* **Reading passage**
------
It is this mainstream which is being completely missed by most websites. Sites like RealClimate and even much larger sites like slashdot or fark, still can’t address even a fraction of the audience that conventional media reaches. In addition, the internet audience of those sites generally tends to be the converted, not exactly the median view on any given issue.

I feel it is the challenge of the left to push their message into the mainstream in such a way that it is for the most part indistinguishable from entertainment.

Just when you thought the trees were safe…

Monday, May 2nd, 2005

Out comes a report that the print magazine industry is pushing hard at its advertisers by launching

a $40-million, three-year campaign … to win advertisers and try to convince them that magazines, which have existed in the United States for nearly 250 years, are likely to be here for the next 250, come what may. At the same time, the newspaper industry has begun a multimillion-dollar, three-year campaign to make over its image in the eyes of advertisers.

The make over apparently is needed because, compared to the Internet, magazines are viewed as old-fashioned. What the article doesn’t point out is the synergy between print and Internet, where traditional magazines like Ladies Home Journal offer online versions that include interactive elements like games and message boards.

Does anyone read print magazines anymore and why?

Dirty laundry–the scientist edition

Monday, May 2nd, 2005

A number of scientists at Los Alamos National Laboratory have become highly critical of their boss. In an effort to express their opinions and oust the laboratory’s director, they’ve started a blog. But Los Alamos is no ordinary laboratory. It is the home of the famous and highly secretive Manhattan Project, the project that built the bomb. And it is still the place where some of the best physicists go to engage in weapons research, although Los Alamos additionally has become a major center of basic research in physics.

As the NYTimes reports, this is no ordinary blog.

Los Alamos National Laboratory, isolated in the mountains of New Mexico, has a long history of maintaining the highest level of federal secrecy. The laboratory’s very existence was once classified. Today, barbed wire rings many of its buildings, federal agents monitor its communications, and its employees are constantly reminded that loose lips sink ships.

I have mixed feelings about blogging for this kind of change. On the one hand, all possible traditional forums for change should be exhausted first. On the other hand, sometimes that’s fruitless. It also opens up the criticizer to vindictive job action. Blogs offer anonymity–in the Los Alamos case, only a fraction of the posts are signed–so they can protect the criticizer. They also can let loose a torrent of uncivil and indeed unprofessional behaviour. And, in the more general case of scientist blogs, they expose the institution’s dirty laundry when the public is already leery of funding science.

Christian first-person shooter

Sunday, May 1st, 2005

NYTimes writes on the drive to create a Christian gaming market.

The Rev. Ralph Bagley is on a very 21st-century sort of mission: introducing the word of God into what he calls the ”dark Satanic arena” of the video-game business. But he has an old-fashioned calling to back it up. ”I’ve always just loved video games,” he says. ”I was one of the guys playing Pong. When I became a Christian in 1992, I still wanted to play, but it was hard when the best-quality games out there were Doom, Quake — Satanic stuff, you know? Stuff that if I went to church on Sunday and came home and wanted to play a video game, I kind of felt a little bit guilty about it. I tried to find other games out there that were Christian, and there were none. Absolutely nothing. I’m the kind of guy that when I see something that’s not being done, I want to do it myself.”

Can Tim LeHay’s Left Behind series become the next successful console game?
------
* **Required actions**
1 – According to the blog excerpt, in what year did the Rev. Ralph Bagley become a Christian?
2 – Duplicate the portion of the blog excerpt starting with "Does anyone read" and going on through "no ordinary blog.".

(Stored data)
------
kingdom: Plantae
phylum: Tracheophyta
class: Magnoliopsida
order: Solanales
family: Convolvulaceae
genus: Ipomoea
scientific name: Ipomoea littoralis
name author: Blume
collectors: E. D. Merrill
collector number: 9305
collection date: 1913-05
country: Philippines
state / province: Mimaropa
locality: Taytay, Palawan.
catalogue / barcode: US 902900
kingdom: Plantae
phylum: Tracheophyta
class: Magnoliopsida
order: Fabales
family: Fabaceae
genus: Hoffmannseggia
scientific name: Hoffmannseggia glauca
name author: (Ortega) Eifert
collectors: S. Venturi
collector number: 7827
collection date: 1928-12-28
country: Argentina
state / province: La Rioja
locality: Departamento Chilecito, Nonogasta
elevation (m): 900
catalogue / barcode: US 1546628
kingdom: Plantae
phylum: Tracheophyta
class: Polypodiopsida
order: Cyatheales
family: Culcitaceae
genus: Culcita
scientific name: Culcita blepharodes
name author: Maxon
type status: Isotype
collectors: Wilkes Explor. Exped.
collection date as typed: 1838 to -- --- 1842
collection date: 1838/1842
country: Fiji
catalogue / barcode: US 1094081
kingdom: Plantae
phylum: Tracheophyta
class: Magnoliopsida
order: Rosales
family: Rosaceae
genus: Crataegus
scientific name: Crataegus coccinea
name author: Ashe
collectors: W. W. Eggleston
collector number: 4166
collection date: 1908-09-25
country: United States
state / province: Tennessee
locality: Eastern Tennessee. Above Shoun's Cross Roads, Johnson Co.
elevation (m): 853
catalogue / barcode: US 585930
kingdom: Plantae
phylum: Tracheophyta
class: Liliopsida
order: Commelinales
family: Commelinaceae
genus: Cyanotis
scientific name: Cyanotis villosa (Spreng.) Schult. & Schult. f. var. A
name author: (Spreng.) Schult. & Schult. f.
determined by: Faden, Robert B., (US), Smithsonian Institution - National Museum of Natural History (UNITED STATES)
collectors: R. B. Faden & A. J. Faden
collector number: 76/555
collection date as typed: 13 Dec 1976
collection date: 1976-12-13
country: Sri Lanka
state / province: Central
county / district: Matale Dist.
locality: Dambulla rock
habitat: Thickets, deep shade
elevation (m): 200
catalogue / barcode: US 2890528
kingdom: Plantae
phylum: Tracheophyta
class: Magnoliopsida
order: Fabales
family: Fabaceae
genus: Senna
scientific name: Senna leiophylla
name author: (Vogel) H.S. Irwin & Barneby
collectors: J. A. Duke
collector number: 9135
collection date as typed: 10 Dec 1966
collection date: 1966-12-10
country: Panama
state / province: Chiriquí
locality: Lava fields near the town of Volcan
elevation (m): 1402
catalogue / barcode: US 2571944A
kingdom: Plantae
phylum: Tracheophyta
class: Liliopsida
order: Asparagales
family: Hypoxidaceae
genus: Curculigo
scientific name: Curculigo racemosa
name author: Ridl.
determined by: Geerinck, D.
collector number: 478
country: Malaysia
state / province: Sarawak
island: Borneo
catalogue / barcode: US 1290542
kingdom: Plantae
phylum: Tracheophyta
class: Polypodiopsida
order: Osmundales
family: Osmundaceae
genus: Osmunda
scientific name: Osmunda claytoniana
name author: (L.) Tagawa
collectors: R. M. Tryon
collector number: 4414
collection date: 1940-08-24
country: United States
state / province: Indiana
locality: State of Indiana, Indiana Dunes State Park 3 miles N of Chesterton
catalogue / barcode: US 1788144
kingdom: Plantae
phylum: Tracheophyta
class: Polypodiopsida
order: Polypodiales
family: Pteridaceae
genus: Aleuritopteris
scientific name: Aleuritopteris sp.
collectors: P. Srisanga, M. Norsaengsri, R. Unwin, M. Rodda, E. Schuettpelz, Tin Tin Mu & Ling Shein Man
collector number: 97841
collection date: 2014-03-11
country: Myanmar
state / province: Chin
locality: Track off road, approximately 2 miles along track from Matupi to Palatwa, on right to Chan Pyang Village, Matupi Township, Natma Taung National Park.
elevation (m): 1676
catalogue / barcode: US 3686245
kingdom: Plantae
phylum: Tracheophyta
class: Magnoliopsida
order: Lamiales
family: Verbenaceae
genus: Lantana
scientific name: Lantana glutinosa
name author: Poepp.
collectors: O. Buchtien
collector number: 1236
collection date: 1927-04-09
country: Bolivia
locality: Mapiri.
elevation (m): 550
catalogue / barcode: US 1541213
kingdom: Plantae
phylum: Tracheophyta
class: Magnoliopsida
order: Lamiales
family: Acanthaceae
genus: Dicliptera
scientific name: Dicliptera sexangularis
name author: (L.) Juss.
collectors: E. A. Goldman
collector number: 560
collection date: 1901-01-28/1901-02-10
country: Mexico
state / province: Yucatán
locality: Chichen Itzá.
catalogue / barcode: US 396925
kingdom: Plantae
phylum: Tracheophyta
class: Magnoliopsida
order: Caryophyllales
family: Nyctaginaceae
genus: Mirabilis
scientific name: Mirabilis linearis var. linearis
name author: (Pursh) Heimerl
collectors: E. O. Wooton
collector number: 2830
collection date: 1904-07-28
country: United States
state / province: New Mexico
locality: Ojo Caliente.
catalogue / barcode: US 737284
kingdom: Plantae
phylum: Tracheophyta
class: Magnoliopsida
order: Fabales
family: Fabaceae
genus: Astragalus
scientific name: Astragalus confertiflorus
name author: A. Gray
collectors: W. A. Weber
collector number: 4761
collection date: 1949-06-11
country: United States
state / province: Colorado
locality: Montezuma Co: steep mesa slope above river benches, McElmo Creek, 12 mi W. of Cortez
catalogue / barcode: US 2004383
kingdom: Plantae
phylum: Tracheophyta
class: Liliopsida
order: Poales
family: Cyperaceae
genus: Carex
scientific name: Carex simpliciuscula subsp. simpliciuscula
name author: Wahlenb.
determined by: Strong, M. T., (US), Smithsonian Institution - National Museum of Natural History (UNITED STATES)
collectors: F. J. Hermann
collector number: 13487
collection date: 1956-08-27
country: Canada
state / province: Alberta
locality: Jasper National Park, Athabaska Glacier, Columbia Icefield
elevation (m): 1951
------
* **Exercise solutions**
1 – 1992

2 –
Does anyone read print magazines anymore and why?

Dirty laundry–the scientist edition

Monday, May 2nd, 2005

A number of scientists at Los Alamos National Laboratory have become highly critical of their boss. In an effort to express their opinions and oust the laboratory’s director, they’ve started a blog. But Los Alamos is no ordinary laboratory. It is the home of the famous and highly secretive Manhattan Project, the project that built the bomb. And it is still the place where some of the best physicists go to engage in weapons research, although Los Alamos additionally has become a major center of basic research in physics.

As the NYTimes reports, this is no ordinary blog.